Below are some entries. Copy each line that holds the string "creating".

= = = =

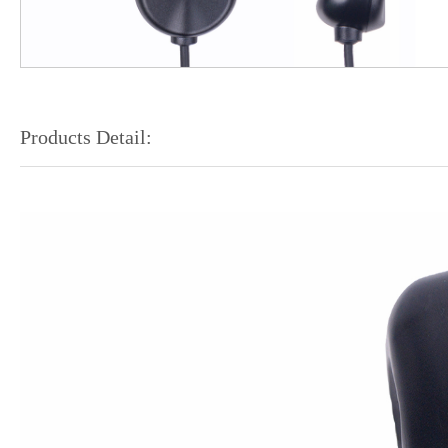
Products Detail:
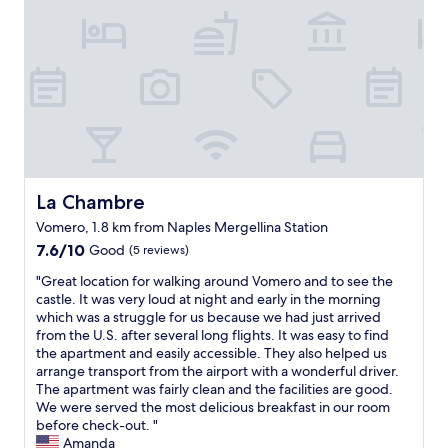
n
)
M
"
R
O
o
S
o
T
m
h
h
o
a
s
d
p
s
i
e
t
v
a
La Chambre
La Chambre
e
b
r
Vomero, 1.8 km from Naples Mergellina Station
l
e
7.6
e
7.6/10
Good
(5 reviews)
w
out
!
a
"
"Great location for walking around Vomero and to see the
of
W
t
G
castle. It was very loud at night and early in the morning
10,
e
e
r
which was a struggle for us because we had just arrived
Good,
w
r
e
from the U.S. after several long flights. It was easy to find
(5
e
d
a
the apartment and easily accessible. They also helped us
reviews)
r
a
t
arrange transport from the airport with a wonderful driver.
e
m
l
The apartment was fairly clean and the facilities are good.
t
a
o
We were served the most delicious breakfast in our room
h
g
c
before check-out. "
e
e
a
Amanda
r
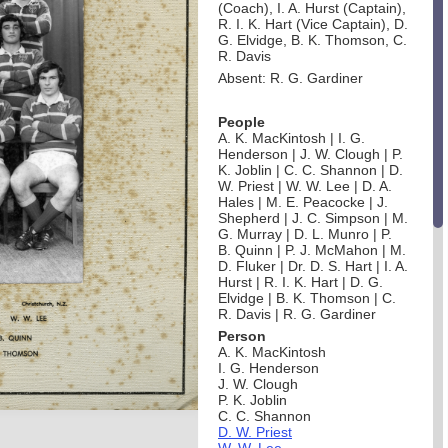
(Coach), I. A. Hurst (Captain),
R. I. K. Hart (Vice Captain), D.
G. Elvidge, B. K. Thomson, C.
R. Davis
Absent: R. G. Gardiner
People
A. K. MacKintosh | I. G.
Henderson | J. W. Clough | P.
K. Joblin | C. C. Shannon | D.
W. Priest | W. W. Lee | D. A.
Hales | M. E. Peacocke | J.
Shepherd | J. C. Simpson | M.
G. Murray | D. L. Munro | P.
B. Quinn | P. J. McMahon | M.
D. Fluker | Dr. D. S. Hart | I. A.
Hurst | R. I. K. Hart | D. G.
Elvidge | B. K. Thomson | C.
R. Davis | R. G. Gardiner
Person
A. K. MacKintosh
I. G. Henderson
J. W. Clough
P. K. Joblin
C. C. Shannon
D. W. Priest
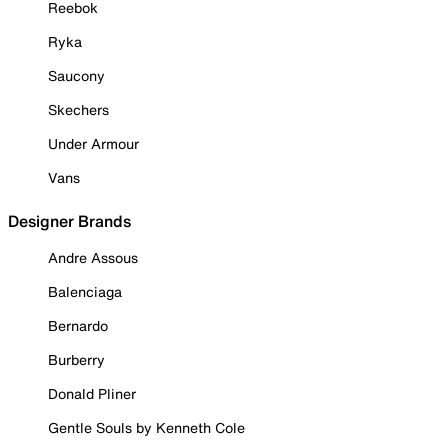
Reebok
Ryka
Saucony
Skechers
Under Armour
Vans
Designer Brands
Andre Assous
Balenciaga
Bernardo
Burberry
Donald Pliner
Gentle Souls by Kenneth Cole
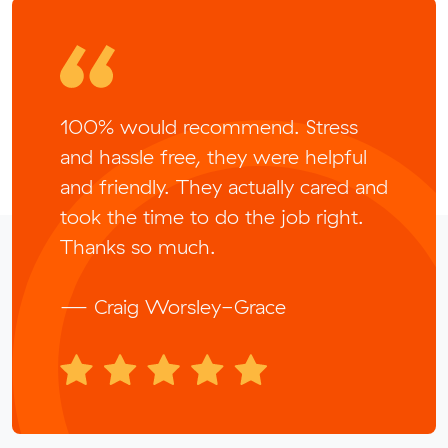
100% would recommend. Stress
and hassle free, they were helpful
and friendly. They actually cared and
took the time to do the job right.
Thanks so much.
— Craig Worsley-Grace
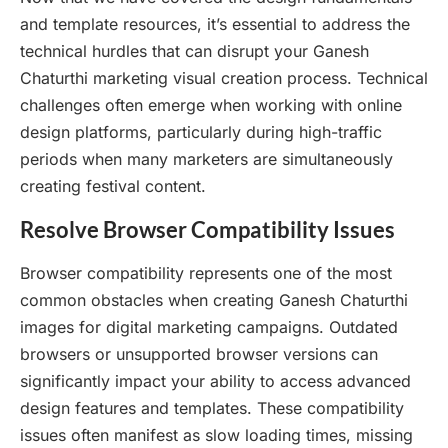
and template resources, it’s essential to address the
technical hurdles that can disrupt your Ganesh
Chaturthi marketing visual creation process. Technical
challenges often emerge when working with online
design platforms, particularly during high-traffic
periods when many marketers are simultaneously
creating festival content.
Resolve Browser Compatibility Issues
Browser compatibility represents one of the most
common obstacles when creating Ganesh Chaturthi
images for digital marketing campaigns. Outdated
browsers or unsupported browser versions can
significantly impact your ability to access advanced
design features and templates. These compatibility
issues often manifest as slow loading times, missing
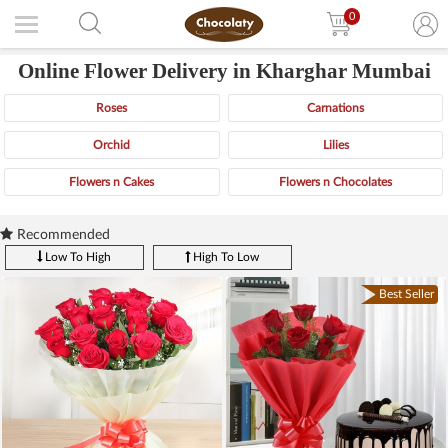
0
Online Flower Delivery in Kharghar Mumbai
Roses
Carnations
Orchid
Lilies
Flowers n Cakes
Flowers n Chocolates
Recommended
Low To High
High To Low
Best Seller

= = = =

◆ **ANSWER AREA**
creating festival content.
common obstacles when creating Ganesh Chaturthi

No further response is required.